→ **Activity**: State the number of lines in these records that include the string "casing", and say nothing more.

=-=-=-=-=

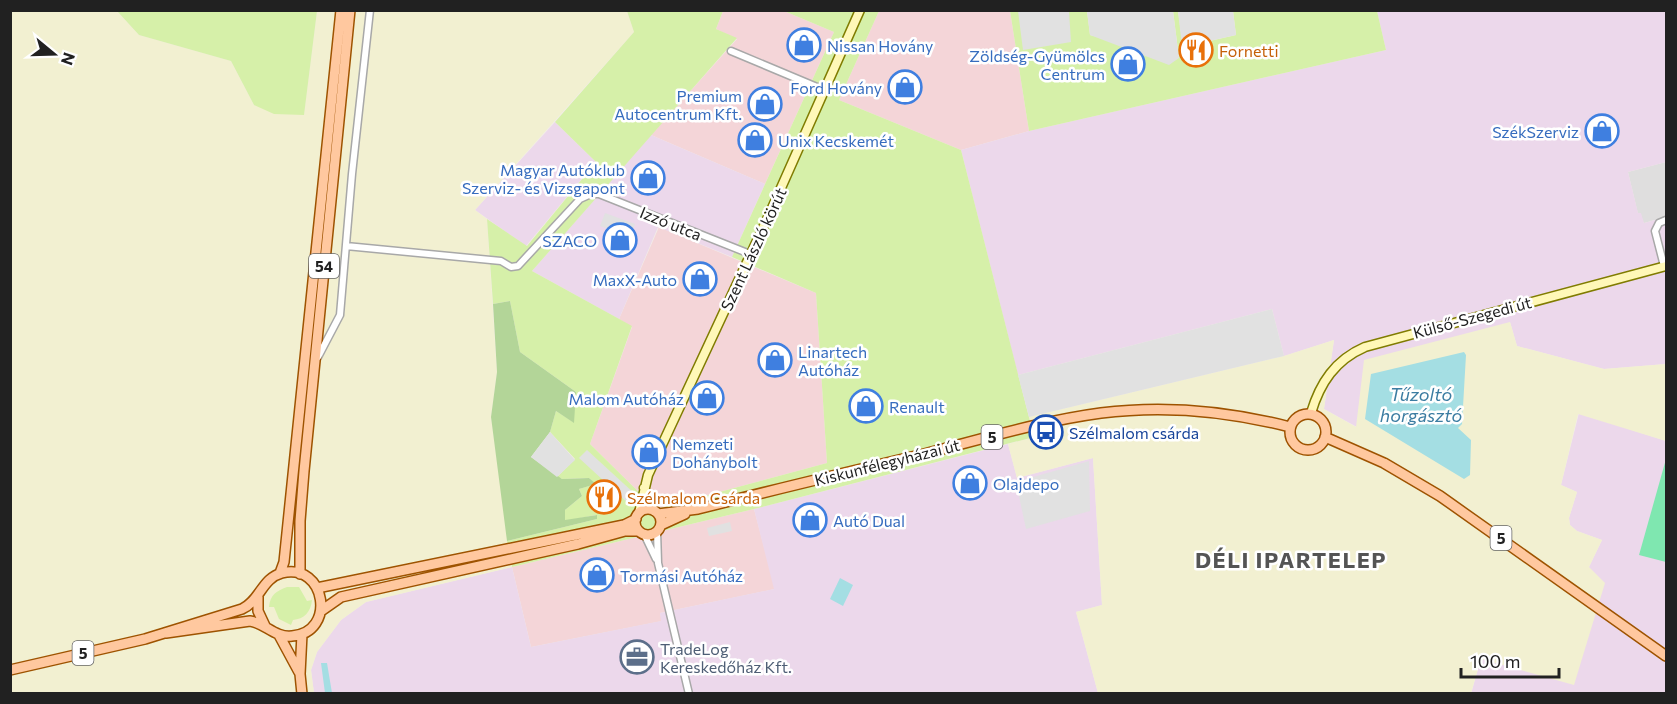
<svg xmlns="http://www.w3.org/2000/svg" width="1677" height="704" font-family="Commissioner,sans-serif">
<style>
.residential{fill:#dfdede}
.commercial{fill:#f4d5d8}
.industrial{fill:#ecd8eb}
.farmland{fill:#f2f0d1}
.grass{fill:#d6f0a9}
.forest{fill:#b3d598}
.pitch{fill:#7fe7b0}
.parking{fill:#e1e1e1}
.water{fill:#a4dee3}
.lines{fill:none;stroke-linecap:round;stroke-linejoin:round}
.street-casing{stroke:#a8a8a8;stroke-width:9}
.secondary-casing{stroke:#807c00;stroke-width:11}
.primary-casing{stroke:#9e5300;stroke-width:12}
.street{stroke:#fff;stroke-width:6}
.secondary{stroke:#fff8b8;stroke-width:8}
.primary{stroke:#ffc89f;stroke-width:9}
.labels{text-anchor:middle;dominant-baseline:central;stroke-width:5;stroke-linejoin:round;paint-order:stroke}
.shield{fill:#fff;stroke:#646464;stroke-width:1.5}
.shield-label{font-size:15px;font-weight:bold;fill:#212121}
.shop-label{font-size:16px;fill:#366cbe;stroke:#fff;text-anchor:start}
.food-label{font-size:16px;fill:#c56008;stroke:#fff;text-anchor:start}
.street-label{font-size:16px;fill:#212121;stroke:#fff}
.transit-label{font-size:16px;fill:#164399;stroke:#fff;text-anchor:start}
.service-label{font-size:16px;fill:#4e5e75;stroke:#fff;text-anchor:start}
.water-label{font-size:18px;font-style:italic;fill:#3c7da2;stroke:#fff}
.district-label{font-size:22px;font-weight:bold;letter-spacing:1.5px;fill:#545454;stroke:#fff}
</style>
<rect width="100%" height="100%" fill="#f2ede7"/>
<path class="residential" d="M1666,162V217L1644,223L1638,214L1628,172Z"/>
<path class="commercial" d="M723,11H784L834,32L765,184L651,135L737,39L716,29Z
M879,11H1010L1029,131L961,150L839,100Z
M659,227L816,293L827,463L656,509L590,444L632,327L619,319Z
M754,509L775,589L660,613L662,621L531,647L512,567Z"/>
<path class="industrial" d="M1377,11H1666V162L1628,172L1638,213H1641L1644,223L1666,217V364L1604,369L1517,346L1510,322L1357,427L1324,409L1334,340L1284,356L1272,309L1018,375L961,150L1029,131L1386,50Z
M555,122L596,162L526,246L475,210Z
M651,135L765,184L732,257L658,227L619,319L532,271Z
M1579,413L1666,441V693L1471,694L1481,658L1574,684L1589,567L1602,540L1577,531L1570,525L1569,518L1577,492L1561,485Z
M1008,444L1017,478L1093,458L1102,605L1076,612L1098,693L314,694L311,670L317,652L341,620L366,602L512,567L531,647L661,621L660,613L774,589L754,509Z"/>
<path class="farmland" d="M10,11H117L139,35L231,61L254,105L304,114L317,11H627L634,32L475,210L487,219L497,372L491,417L512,567L366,602L341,620L317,652L311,670L314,693H11Z
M1510,322L1517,346L1604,369L1666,364V441L1578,414L1561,485L1577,492L1569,518L1570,525L1577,531L1602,540L1589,567L1605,583L1574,685L1481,659L1471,693H1098L1076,612L1102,605L1093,458L1017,478L1008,444L1034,437L1029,417L1284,356L1334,340L1324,409L1356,427L1364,360Z"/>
<path class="grass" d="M117,11H317L304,115L274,114L254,105L231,61L139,35Z
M627,11H723L716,29L737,38L532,271L632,326L590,444L656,509L827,463L816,293L732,257L834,32L784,11H879L839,100L961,150L1034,437L754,509L512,567L507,541L597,519L596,515L565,521V510L582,496L579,489L595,484L589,478L562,479L557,477L575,459L550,432L556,411L573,422L576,392L520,352L510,301L493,304L487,219L527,246L596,162L555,122L634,32Z
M1010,11H1087L1090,35L1179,58L1173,11H1178L1183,47L1236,35L1233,11H1377L1386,50L1029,131Z
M287,587H299L307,601L312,600C311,612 304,619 293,620L291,625L279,619L274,607H269C270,595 276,591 287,587Z"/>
<path class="forest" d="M510,301L520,352L576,392L574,423L556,411L550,432L531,457L562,479L589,478L596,484L579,489L582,496L565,510V520L597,515V519L507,541L491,417L497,372L493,304Z"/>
<path class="pitch" d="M1666,459V562L1639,555Z"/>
<path class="parking" d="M1018,11H1069L1071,42L1023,50Z
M1087,11H1173L1179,58L1169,65L1090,35Z
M1178,11H1233L1236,35L1182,47Z
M605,213L635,224L630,237L600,226Z
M1272,309L1284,356L1029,417L1018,375Z
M550,432L575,460L557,477L531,457Z
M587,450L635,494L628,503L579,458Z
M1089,461L1090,511L1026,529L1016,482Z
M730,522L732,531L709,536L707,528Z"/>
<path class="water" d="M1464,352L1466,355L1462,424L1458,428L1471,440L1470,475L1464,479L1365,419L1371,374Z
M840,578L853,585L843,606L830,599Z
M321,663H327L332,693H325Z"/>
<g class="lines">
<defs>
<path id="street" d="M731,51L824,90
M346,246L501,261L511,267L518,266L580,199L591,194H599L750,254
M1664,266L1655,231L1659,223L1666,220
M318,357L340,315L352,174L370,10
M657,531L658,563L689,694
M644,534L656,559"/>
<path id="secondary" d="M1311,413C1320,383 1335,360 1365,347L1666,266
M644,488L654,511
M639,513L648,475L769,215L860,10"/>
<path id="primary" d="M1290 432a18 18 0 1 1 36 0a18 18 0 1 1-36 0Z
M1325,437L1384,463L1440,496L1666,656
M635 522a13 13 0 1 1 26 0a13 13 0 1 1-26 0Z
M658,514L698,509C773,490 848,472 924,454C982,439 1041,421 1101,413C1164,405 1228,411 1290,427
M661,525L685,514
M280,573L284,562L341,10
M300,574V521L304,471L350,10
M317,588L624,525L636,519
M258,597V611L265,626
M321,611L341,597L578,544L625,531H639
M302,634L300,674L302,694
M279,635L299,672
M10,670L145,639L242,609C260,601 262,578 282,573C326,562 337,633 292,636C275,638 265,623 250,621L166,633"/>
</defs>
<use href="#street" class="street-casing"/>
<use href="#secondary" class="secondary-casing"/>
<use href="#primary" class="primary-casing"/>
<use href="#street" class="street"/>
<use href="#secondary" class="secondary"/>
<use href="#primary" class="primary"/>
</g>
<defs>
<symbol id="shop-ring" viewBox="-11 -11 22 22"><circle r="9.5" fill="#fff" stroke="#3f7fe0" stroke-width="1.5"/><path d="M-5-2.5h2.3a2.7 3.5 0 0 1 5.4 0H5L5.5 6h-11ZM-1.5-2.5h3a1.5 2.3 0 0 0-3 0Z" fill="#3f7fe0"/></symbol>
<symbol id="restaurant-ring" viewBox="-11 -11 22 22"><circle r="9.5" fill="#fff" stroke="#e8710a" stroke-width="1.5"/><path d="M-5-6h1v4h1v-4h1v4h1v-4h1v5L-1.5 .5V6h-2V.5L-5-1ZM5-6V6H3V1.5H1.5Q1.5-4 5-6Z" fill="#e8710a"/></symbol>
<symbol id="bus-ring" viewBox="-11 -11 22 22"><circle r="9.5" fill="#fff" stroke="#1a4fb4" stroke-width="1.5"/><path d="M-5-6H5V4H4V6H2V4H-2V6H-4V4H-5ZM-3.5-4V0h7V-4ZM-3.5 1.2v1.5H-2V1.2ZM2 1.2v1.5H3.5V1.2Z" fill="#1a4fb4"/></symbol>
<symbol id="office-ring" viewBox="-11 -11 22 22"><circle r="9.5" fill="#fff" stroke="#5c6f8a" stroke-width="1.5"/><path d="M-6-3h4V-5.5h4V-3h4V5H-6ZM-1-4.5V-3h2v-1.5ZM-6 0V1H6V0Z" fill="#5c6f8a"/></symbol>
</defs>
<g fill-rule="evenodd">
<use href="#shop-ring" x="785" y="26" width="38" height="38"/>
<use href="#restaurant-ring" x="1177" y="31" width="38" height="38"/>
<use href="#shop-ring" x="1109" y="45" width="38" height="38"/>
<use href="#shop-ring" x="886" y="68" width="38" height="38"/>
<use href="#shop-ring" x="746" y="85" width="38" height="38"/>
<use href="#shop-ring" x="1583" y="112" width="38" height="38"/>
<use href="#shop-ring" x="736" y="121" width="38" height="38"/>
<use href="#shop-ring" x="629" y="159" width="38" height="38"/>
<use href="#shop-ring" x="601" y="221" width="38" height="38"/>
<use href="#shop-ring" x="681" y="260" width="38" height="38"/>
<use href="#shop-ring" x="756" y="341" width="38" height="38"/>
<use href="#shop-ring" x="688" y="379" width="38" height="38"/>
<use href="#shop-ring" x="847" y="387" width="38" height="38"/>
<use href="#bus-ring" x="1027" y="413" width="38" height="38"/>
<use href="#shop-ring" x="630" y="433" width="38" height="38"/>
<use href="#shop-ring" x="951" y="464" width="38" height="38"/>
<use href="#restaurant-ring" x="585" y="478" width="38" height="38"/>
<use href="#shop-ring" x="791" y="501" width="38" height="38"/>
<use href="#shop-ring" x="578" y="556" width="38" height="38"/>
<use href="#office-ring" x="618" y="638" width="38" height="38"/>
</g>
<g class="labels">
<g class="shield">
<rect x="309" y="254" width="30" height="24" rx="4.5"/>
<rect x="981.5" y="425" width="21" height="24" rx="4.5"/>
<rect x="1490.5" y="526" width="21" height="24" rx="4.5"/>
<rect x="72.5" y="641" width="21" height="24" rx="4.5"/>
</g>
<g class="shield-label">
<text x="324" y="266">54</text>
<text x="992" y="437">5</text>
<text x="1501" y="538">5</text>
<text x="83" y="653">5</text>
</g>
<g class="shop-label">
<text x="827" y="45">Nissan Hovány</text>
<text x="1105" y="55" text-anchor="end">Zöldség-Gyümölcs<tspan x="1105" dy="18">Centrum</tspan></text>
<text x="882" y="87" text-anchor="end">Ford Hovány</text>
<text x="742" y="95" text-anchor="end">Premium<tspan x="742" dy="18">Autocentrum Kft.</tspan></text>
<text x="1579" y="131" text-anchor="end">SzékSzerviz</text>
<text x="778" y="140">Unix Kecskemét</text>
<text x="625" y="169" text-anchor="end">Magyar Autóklub<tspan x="625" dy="18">Szerviz- és Vizsgapont</tspan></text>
<text x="597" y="240" text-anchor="end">SZACO</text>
<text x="677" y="279" text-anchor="end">MaxX-Auto</text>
<text x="798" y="351">Linartech<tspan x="798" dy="18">Autóház</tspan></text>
<text x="684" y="398" text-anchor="end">Malom Autóház</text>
<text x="889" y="406">Renault</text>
<text x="672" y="443">Nemzeti<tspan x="672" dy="18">Dohánybolt</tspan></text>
<text x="993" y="483">Olajdepo</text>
<text x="833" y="520">Autó Dual</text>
<text x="620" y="575">Tormási Autóház</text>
</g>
<g class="food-label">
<text x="1219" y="50">Fornetti</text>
<text x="627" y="497">Szélmalom Csárda</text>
</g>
<g class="street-label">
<text transform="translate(671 223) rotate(22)">Izzó utca</text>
<text transform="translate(753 249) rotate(-65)">Szent László körút</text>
<text transform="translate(1472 317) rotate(-15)">Külső-Szegedi út</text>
<text transform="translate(887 462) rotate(-14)">Kiskunfélegyházai út</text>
</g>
<g class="transit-label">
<text x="1069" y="432">Szélmalom csárda</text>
</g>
<g class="service-label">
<text x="660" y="648">TradeLog<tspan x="660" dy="18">Kereskedőház Kft.</tspan></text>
</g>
<g class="water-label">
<text x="1421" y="394">Tűzoltó<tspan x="1421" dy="21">horgásztó</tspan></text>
</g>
<g class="district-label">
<text x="1291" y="559">DÉLI IPARTELEP</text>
</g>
</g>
<rect width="1677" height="704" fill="none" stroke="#212121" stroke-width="24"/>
<g transform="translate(54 54) rotate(109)" stroke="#ffffff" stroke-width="4.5" paint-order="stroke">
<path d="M0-4.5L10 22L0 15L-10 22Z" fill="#212121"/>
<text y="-9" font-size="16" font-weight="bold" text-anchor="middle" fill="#212121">N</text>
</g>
<path d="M1461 668v9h98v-9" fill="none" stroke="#212121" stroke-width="3"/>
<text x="1470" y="668" font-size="18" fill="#212121" stroke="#ffffff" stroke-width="4.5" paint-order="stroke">100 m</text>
</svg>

=-=-=-=-=

→ **Task answer**: 6